Since the London Eye is overrated (and overpriced), to give our friend Alexa a view of the city, Zoe, her roommate, and I decided to take her to St. Paul’s Cathedral. Built between 1675-1710, the building has seen an amazing amount of history: From the fallout of the British civil war to the Blitz (in which it served as both a navigation point for the Germans and a rallying point for the English). I had been meaning to visit since I came to London.

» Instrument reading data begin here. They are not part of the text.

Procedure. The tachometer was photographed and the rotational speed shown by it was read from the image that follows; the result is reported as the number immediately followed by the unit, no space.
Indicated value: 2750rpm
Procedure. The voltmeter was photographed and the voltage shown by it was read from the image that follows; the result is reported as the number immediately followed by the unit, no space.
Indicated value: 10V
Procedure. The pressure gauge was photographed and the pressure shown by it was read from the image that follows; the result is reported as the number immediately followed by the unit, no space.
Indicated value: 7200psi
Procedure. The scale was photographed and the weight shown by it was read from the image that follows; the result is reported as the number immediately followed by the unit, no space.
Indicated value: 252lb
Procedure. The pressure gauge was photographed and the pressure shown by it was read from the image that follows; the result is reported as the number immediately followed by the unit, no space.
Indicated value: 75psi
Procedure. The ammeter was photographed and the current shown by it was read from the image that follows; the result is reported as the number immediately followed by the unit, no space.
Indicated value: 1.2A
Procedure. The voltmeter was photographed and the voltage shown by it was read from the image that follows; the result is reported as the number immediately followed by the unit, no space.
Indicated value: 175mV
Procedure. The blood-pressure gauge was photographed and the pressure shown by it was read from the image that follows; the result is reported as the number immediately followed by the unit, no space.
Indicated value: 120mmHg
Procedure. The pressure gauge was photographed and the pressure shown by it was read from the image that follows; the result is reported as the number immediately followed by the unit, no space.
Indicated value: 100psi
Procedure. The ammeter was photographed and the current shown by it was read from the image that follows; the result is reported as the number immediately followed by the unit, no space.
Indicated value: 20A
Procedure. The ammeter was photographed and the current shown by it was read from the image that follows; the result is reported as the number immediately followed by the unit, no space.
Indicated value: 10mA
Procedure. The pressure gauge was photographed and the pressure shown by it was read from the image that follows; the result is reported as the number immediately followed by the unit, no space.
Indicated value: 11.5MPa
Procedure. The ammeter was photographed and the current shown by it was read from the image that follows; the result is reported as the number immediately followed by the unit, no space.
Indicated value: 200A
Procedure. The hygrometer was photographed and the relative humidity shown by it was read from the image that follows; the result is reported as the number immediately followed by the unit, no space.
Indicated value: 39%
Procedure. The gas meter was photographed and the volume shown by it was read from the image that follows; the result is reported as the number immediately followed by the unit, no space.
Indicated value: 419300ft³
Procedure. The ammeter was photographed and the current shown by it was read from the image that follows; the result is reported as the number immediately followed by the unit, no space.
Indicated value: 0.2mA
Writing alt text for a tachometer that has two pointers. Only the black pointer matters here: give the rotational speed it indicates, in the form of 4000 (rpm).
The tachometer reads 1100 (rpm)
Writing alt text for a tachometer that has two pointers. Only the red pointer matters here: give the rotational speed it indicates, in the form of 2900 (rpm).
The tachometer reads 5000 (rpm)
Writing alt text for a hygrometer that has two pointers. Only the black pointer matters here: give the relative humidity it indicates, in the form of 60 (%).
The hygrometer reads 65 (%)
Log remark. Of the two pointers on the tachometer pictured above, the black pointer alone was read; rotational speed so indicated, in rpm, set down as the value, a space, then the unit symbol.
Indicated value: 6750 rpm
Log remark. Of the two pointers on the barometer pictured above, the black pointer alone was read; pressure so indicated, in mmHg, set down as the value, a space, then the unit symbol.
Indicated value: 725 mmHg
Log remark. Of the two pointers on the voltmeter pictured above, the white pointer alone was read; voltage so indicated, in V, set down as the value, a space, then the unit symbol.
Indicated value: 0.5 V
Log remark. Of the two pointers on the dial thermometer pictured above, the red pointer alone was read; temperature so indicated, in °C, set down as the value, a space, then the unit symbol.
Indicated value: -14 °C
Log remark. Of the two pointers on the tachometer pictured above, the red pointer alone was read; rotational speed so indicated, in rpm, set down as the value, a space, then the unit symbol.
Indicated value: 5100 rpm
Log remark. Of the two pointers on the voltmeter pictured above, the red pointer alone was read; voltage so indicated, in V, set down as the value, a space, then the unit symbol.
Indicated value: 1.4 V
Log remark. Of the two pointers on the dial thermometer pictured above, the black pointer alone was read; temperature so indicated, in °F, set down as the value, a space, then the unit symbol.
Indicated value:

I wish I could show off photos of the breathtakingly ornate and elegant interior, but pictures are expressly forbidden within the cathedral. What we were allowed to take pictures of was the view from the dome. You see, included within the ticket price is the ability to climb all 528 steps to the top, first to the Stone Gallery and then to the Golden Gallery. And I thought the inside of St. Paul’s was breathtaking…
After we were back on Earth, our legs aching from the exertion, we hurried to catch out bus to the Warner Brother’s studio to do what else but see the Harry Potter studio tour.
Alexa and Zoe were ecstatic, the giggling-uncontrollably, unable-to-stop-smiling type of ecstatic. I was excited but much tamer. While I’m a fan of Harry Potter (both the movies and books), it simple wasn’t as big of a part of my life as it was for them. But once we were grandly shown into the Great Hall at the beginning of the tour, I began to understand what they were feeling. The place was beautifully designed to engage people in not only the Potter-ness of everything but also the craft of the movies. It brilliantly showcased all the detail and talent involved within the making of all eight films. Everything was a monument to classic movie magic (literally and figuratively), and it was the film geek in me that became ecstatic.